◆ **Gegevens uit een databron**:

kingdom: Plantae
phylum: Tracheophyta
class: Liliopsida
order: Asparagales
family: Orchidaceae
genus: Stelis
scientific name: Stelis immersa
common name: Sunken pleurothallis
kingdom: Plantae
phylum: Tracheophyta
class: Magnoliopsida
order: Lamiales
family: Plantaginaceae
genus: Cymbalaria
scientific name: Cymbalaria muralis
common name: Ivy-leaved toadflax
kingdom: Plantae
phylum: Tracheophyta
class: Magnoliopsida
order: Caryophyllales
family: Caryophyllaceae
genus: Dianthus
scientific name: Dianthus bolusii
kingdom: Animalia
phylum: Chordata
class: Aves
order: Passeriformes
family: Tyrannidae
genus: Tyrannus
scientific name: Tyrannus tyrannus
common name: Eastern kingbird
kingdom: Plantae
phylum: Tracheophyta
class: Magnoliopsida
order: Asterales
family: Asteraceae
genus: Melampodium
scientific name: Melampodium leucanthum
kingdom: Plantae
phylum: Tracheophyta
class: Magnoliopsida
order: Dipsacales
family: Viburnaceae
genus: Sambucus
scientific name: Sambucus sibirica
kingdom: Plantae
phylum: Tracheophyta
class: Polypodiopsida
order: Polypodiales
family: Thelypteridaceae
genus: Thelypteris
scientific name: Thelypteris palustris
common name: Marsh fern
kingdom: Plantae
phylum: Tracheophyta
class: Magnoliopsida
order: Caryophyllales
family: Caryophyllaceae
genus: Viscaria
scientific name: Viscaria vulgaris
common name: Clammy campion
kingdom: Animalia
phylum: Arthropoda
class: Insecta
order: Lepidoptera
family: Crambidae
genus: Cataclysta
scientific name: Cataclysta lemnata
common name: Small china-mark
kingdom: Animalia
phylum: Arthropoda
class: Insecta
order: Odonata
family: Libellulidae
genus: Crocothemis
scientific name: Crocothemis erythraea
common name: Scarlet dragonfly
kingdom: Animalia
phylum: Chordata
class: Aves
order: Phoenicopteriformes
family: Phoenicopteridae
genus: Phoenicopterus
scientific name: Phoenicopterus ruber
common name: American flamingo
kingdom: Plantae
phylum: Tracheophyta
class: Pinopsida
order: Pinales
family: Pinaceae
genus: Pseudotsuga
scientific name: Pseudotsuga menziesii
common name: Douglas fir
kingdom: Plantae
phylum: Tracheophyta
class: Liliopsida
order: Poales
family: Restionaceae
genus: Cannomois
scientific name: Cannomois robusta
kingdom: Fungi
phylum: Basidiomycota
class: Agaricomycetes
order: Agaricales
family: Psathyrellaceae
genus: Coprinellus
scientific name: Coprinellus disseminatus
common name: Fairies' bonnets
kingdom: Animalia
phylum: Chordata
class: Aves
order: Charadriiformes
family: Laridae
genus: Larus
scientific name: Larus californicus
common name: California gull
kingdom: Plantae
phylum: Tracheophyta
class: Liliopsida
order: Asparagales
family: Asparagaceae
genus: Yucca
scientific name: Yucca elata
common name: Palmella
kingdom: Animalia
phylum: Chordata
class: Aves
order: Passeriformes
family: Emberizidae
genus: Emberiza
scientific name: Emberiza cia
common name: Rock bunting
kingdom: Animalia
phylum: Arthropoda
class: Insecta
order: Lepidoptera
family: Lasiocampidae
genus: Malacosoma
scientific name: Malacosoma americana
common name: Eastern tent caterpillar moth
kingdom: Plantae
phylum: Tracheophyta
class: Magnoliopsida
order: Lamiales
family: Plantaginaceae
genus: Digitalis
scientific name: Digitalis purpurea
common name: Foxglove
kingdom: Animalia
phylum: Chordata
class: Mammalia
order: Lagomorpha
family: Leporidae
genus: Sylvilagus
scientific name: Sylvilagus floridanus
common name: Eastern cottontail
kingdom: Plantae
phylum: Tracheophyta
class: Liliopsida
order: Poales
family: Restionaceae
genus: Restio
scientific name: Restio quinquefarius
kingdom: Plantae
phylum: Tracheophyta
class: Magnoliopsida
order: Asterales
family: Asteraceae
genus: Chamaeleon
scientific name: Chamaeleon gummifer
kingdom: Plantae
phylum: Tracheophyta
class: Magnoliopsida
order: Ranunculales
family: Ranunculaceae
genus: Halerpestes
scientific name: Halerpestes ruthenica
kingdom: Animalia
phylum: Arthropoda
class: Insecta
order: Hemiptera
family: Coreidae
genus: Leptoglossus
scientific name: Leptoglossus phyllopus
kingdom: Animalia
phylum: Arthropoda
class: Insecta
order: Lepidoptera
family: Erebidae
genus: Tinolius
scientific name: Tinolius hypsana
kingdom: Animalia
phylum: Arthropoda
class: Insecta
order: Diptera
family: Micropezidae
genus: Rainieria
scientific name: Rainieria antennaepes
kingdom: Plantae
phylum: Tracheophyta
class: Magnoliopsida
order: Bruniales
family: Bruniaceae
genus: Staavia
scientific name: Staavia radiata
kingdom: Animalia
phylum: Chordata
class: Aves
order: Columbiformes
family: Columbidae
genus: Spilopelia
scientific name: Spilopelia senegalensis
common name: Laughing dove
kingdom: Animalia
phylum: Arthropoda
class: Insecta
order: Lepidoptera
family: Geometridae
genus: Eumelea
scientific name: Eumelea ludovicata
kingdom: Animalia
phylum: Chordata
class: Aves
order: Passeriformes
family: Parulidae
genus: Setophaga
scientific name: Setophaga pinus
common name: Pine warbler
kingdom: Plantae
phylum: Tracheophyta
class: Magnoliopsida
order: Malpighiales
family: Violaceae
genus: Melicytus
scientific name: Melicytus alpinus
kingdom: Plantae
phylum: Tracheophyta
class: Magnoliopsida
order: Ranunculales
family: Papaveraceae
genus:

◆ **GESTELD DOEL**:
Schrijf de regels letterlijk uit, te beginnen bij de regel met "order: Hemiptera" en door tot en met het einde van de items.

◆ **ANTWOORD OPDRACHT**:
order: Hemiptera
family: Coreidae
genus: Leptoglossus
scientific name: Leptoglossus phyllopus
kingdom: Animalia
phylum: Arthropoda
class: Insecta
order: Lepidoptera
family: Erebidae
genus: Tinolius
scientific name: Tinolius hypsana
kingdom: Animalia
phylum: Arthropoda
class: Insecta
order: Diptera
family: Micropezidae
genus: Rainieria
scientific name: Rainieria antennaepes
kingdom: Plantae
phylum: Tracheophyta
class: Magnoliopsida
order: Bruniales
family: Bruniaceae
genus: Staavia
scientific name: Staavia radiata
kingdom: Animalia
phylum: Chordata
class: Aves
order: Columbiformes
family: Columbidae
genus: Spilopelia
scientific name: Spilopelia senegalensis
common name: Laughing dove
kingdom: Animalia
phylum: Arthropoda
class: Insecta
order: Lepidoptera
family: Geometridae
genus: Eumelea
scientific name: Eumelea ludovicata
kingdom: Animalia
phylum: Chordata
class: Aves
order: Passeriformes
family: Parulidae
genus: Setophaga
scientific name: Setophaga pinus
common name: Pine warbler
kingdom: Plantae
phylum: Tracheophyta
class: Magnoliopsida
order: Malpighiales
family: Violaceae
genus: Melicytus
scientific name: Melicytus alpinus
kingdom: Plantae
phylum: Tracheophyta
class: Magnoliopsida
order: Ranunculales
family: Papaveraceae
genus:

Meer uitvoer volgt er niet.